# [Required tasks]
**a)** Revise the interview from "A big part of it was" to "reading I do.", putting "university" in place of "college".
**b)** Please translate this sentence from the interview into Spanish: "My awesome liberal church is a big help."
**c)** Answer these questions from the interview.
(i) In what city is the knitting shop?
(ii) How long does the shop owner spend helping the young woman with her hat?
(iii) According to the wisdom of Buddhism described, what happens if you are kind to yourself and take time to get quiet and discover your basic goodness?

# [Source]
┌────────
1. Who's your favorite person you've ever interviewed? Why?
A crabby elderly woman who runs a knitting shop here in Chicago. She’s really cranky but really helpful and generous. Representative anecdote: A young woman comes in with a hat she’s having trouble with. The owner grabs it and says, “Look. You have a ridge and a valley, a ridge and a valley, and here you just have ridges. Dear God!” Then she spends half an hour helping her get it right. I love writing about random people I meet and helping other people understand why I find them so fascinating. That article was the perfect chance to do that.
2. How did you come to your own version of faith, being a pastor's daughter?
A big part of it was realizing in college that there is a very big disconnect between the everyday practices of most churches and the needs that people actually have in their lives. Another part of it was discovering feminism, and getting angry about how women are left out of the church’s representations of the divine. Another was discovering the wisdom of Buddhism, which says hey, guess what, if you are kind to yourself, and take time to get quiet and discover your basic goodness, you’ll be happier. And recently, a big part of it has been figuring out how to relate all of that to Christianity, which, despite everything, is where I seem to belong in this lifetime. My awesome liberal church is a big help. So is all the Buddhist reading I do.
3. One of my favorite stories you did was about the Peach Pit Lady. I also loved your stories about Americus, Ga. Do you still write fiction? How did you come to love/accept your writing style?
└────────
# [Extracted data entries]
┌────────
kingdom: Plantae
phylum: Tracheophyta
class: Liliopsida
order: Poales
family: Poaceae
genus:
└────────
# [Results in order]
**a)**
A big part of it was realizing in university that there is a very big disconnect between the everyday practices of most churches and the needs that people actually have in their lives. Another part of it was discovering feminism, and getting angry about how women are left out of the church’s representations of the divine. Another was discovering the wisdom of Buddhism, which says hey, guess what, if you are kind to yourself, and take time to get quiet and discover your basic goodness, you’ll be happier. And recently, a big part of it has been figuring out how to relate all of that to Christianity, which, despite everything, is where I seem to belong in this lifetime. My awesome liberal church is a big help. So is all the Buddhist reading I do.

**b)** Mi increíble iglesia liberal es de gran ayuda.

**c)**
(i) Chicago
(ii) Half an hour
(iii) You'll be happier.